Last year, when Williams turned 50, she decided she wanted to mount a standup show in Las Vegas. The performance sold out the first night at the Sands Showroom at the Venetian, then two more nights, and now she's planning a national tour. She's played herself on "30 Rock" and had bit parts in "Think Like a Man" and other movies. When she's not hosting or acting, she produces made-for-TV biopics for Lifetime. She's also written seven books; her first romance novel, "Hold Me in Contempt," came out last year.

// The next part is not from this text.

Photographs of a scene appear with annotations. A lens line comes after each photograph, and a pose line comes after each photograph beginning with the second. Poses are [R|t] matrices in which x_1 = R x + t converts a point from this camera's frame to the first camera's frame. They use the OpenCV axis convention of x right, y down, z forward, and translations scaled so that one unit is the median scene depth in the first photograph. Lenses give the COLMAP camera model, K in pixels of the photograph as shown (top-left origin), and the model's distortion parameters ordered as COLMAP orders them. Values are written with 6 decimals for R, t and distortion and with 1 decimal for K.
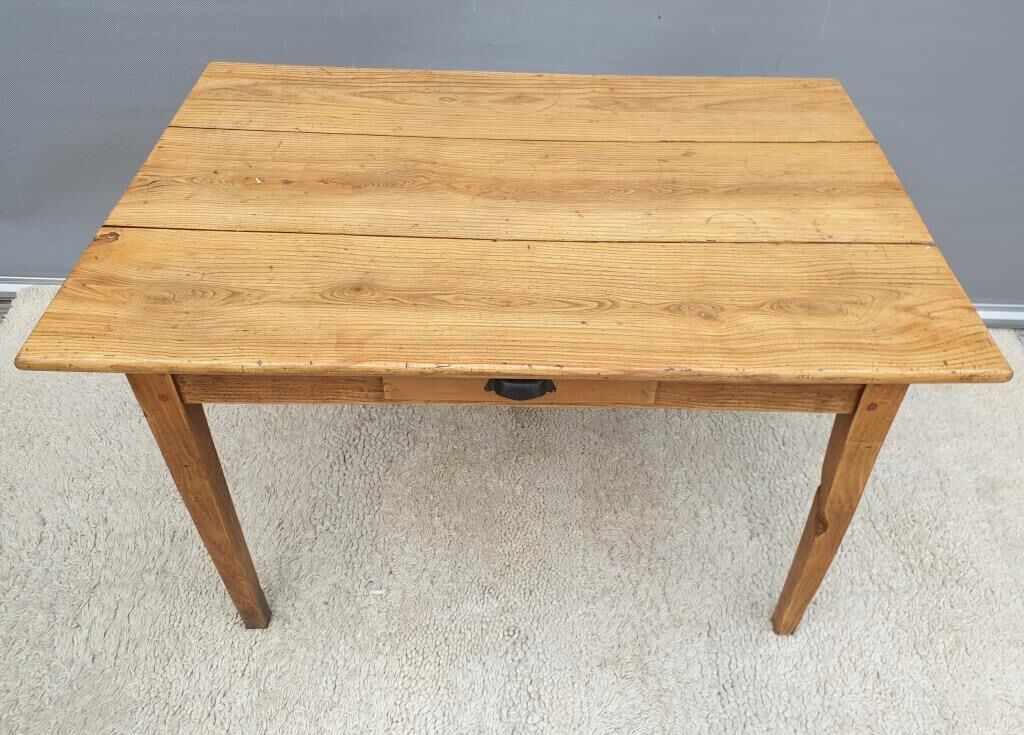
lens RADIAL K [[813.4, 0, 539.0], [0, 813.4, 371.1], [0, 0, 1]] dist [-0.008373, 0.038301]
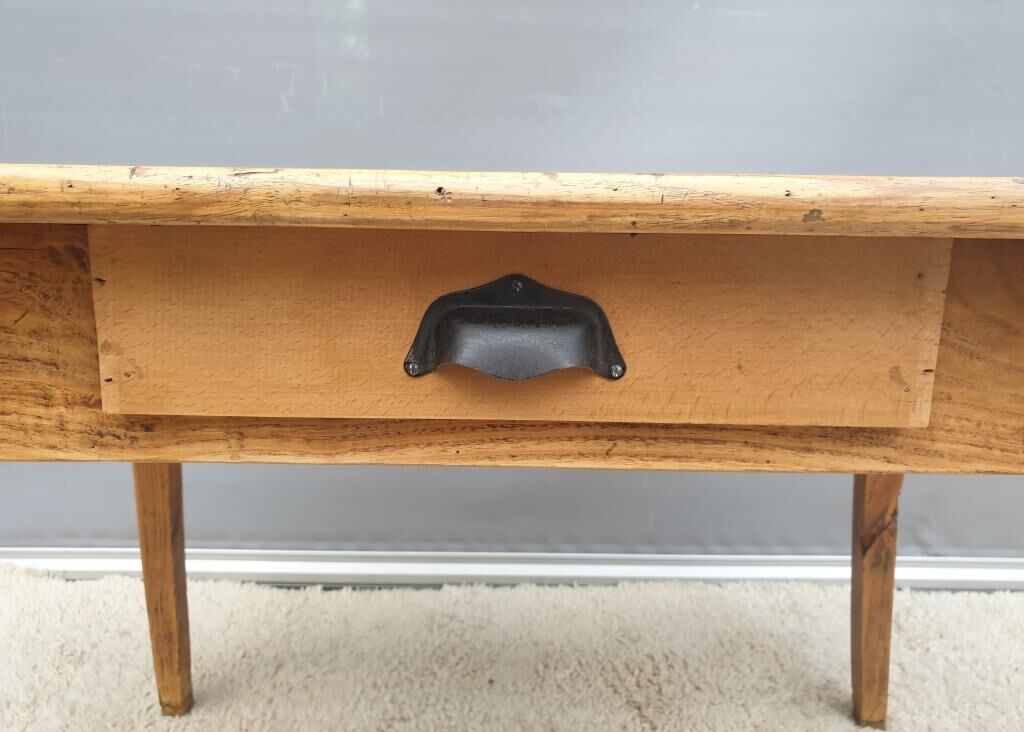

None of this is meant to be an exit strategy from the show. Williams's contract goes through 2017. Late in January she celebrated her 1,000th episode, but she still mentions her six- week audition often on-air. Before a recent episode, she learned that Rosie Perez, one of the new hosts on ABC's "The View," might lose her contract after her own brief trial. That day during Hot Topics, she had a rare confrontation with her audience. "I feel as though you all are not giving us a chance anymore to prove ourselves," she began. "Sometimes people need a moment to find a voice and get into their groove." She gestured toward her massive wig. "Case in point."

She paused, then lifted her head and flashed a gigantic grin. "Let's move on and talk about Mariah Carey!"